Das Aufeinandertreffen der beiden Liebenden bereitet Gergiev mit einem wütend hochgepeitschten Zwischenspiel vor. Den Sängern aber, die zudem akustisch unvorteilhaft im weit entfernten Bühnenhintergrund der Philharmonie postiert sind, macht es Gergiev nicht leicht. Er versagt den Solisten sicherheitsspendende Einsätze und nimmt auch bei der Begleitung kaum Rücksichten.
„Zu laut“, entfährt es dem Kritikerkollegen auf dem Nebenplatz, nicht ganz zu Unrecht.
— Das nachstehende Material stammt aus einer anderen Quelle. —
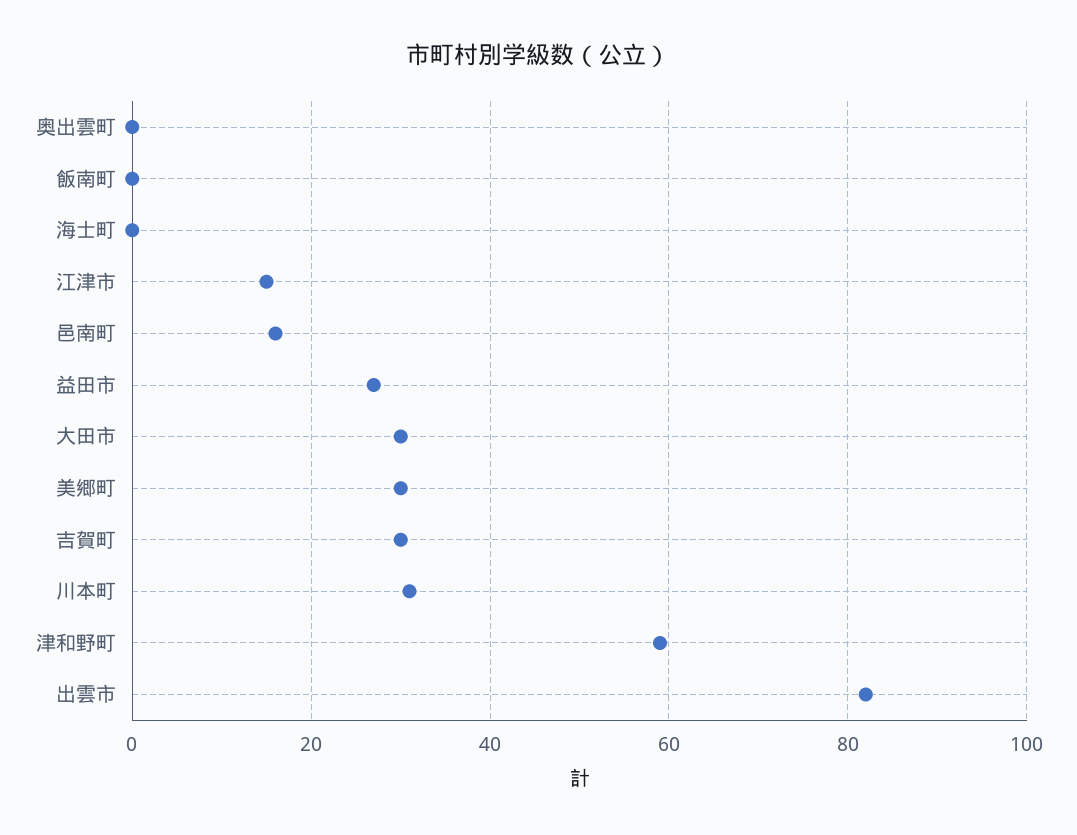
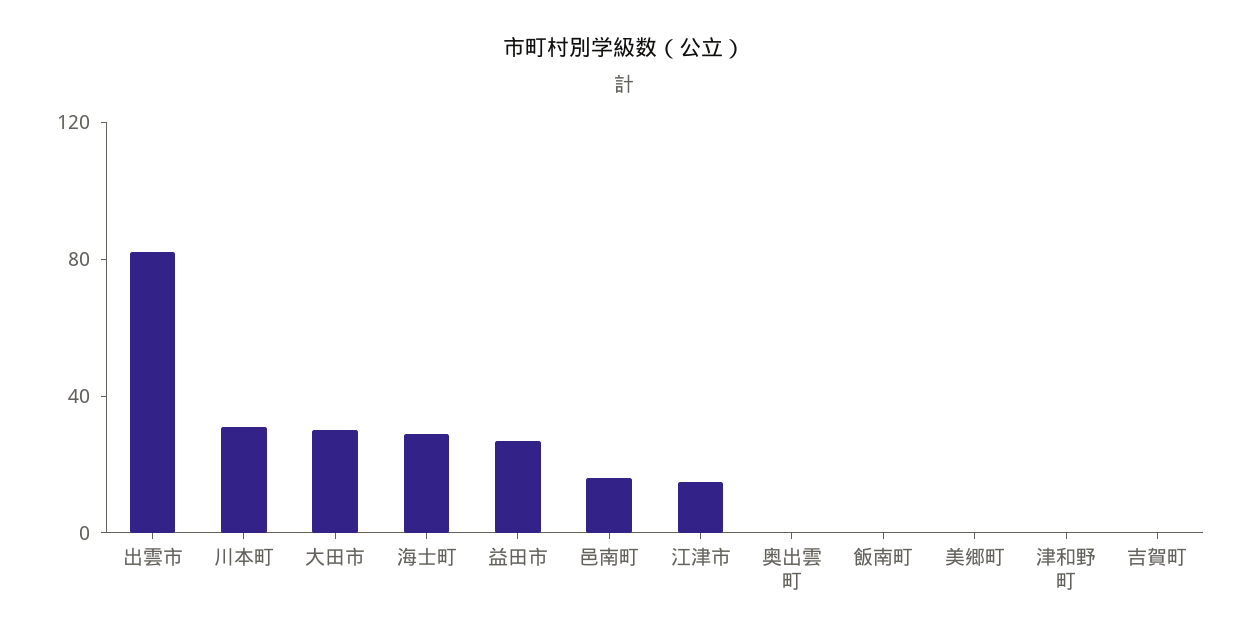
  {
    "奥出雲町": 0,
    "飯南町": 0,
-   "海士町": 0,
+   "海士町": 30,
    "江津市": 15,
    "邑南町": 15,
    "益田市": 25,
    "大田市": 30,
-   "美郷町": 30,
+   "美郷町": 0,
-   "吉賀町": 30,
+   "吉賀町": 0,
    "川本町": 30,
-   "津和野町": 60,
+   "津和野町": 0,
    "出雲市": 80
  }

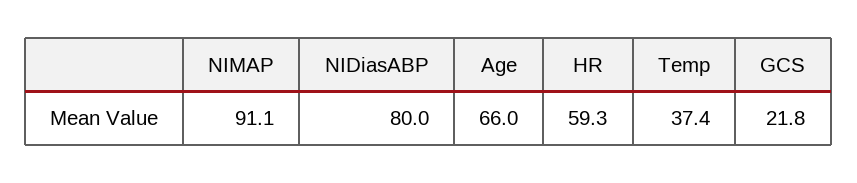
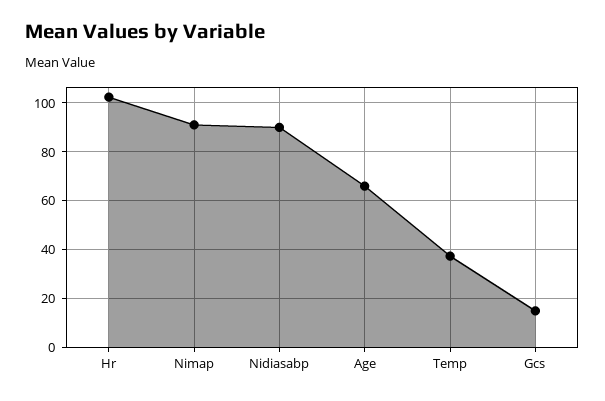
  {
    "NIMAP": 91.1,
-   "NIDiasABP": 80,
+   "NIDiasABP": 90,
    "Age": 66,
-   "HR": 59.3,
+   "HR": 102.5,
    "Temp": 37.4,
-   "GCS": 21.8
+   "GCS": 15
  }

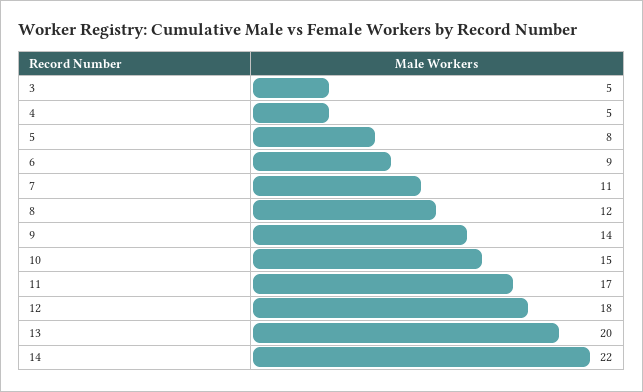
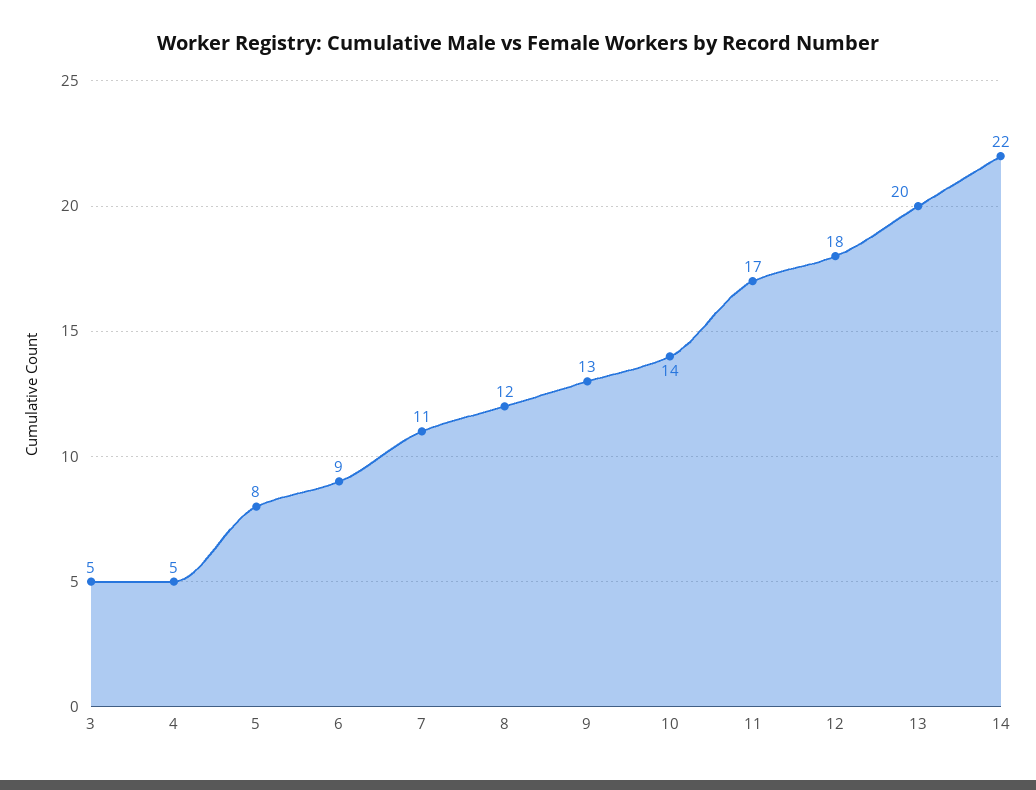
  {
    "3": 5,
    "4": 5,
    "5": 8,
    "6": 9,
    "7": 11,
    "8": 12,
-   "9": 14,
+   "9": 13,
-   "10": 15,
+   "10": 14,
    "11": 17,
    "12": 18,
    "13": 20,
    "14": 22
  }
Die Protagonisten müssen sich anstrengen. So spricht der Sopran von Martina Serafin nicht leicht an, er braucht Zeit zum Einschwingen. Doch Gergievs drängende Tempi zwingen sie zum Forcieren, was ihrer Isolde mehr Schärfe mitgibt als gut tut und außerdem auf Kosten der Textverständlichkeit geht. Auch die Strategie von Mikhail Petrenko, den König Marke hochsensibel, mit fast flüsternder Deklamation anzulegen, geht nicht auf. Er kann nicht genug Format ausbilden, im Gegensatz zu Yulia Matochkina, die als Brangäne mit beeindruckendem Volumen und herrlichem Obertonreichtum beeindruckt.
Eine Sensation ist aber, wie unbeschadet ausgerechnet der Sänger des Tristan die Orchestergewalten übersteht. Andreas Schager demonstriert mit tenoralem Glanz und herausfordernder Kraftentfaltung, dass er derzeit eine der besten Besetzungen für diese gefürchtet schwere Partie ist. Er singt mit dem ganzen Körper, wobei er den Melodieverlauf oft mit den Händen mitzeichnet – eine Verdopplung des Ausdrucks, die hier nicht etwa störend wirkt, sondern die Plastizität der Phrasierung befördert. So können in dieser konzertanten Aufführung wenigstens zwei Sänger der starken orchestralen Ebene etwas entgegensetzen.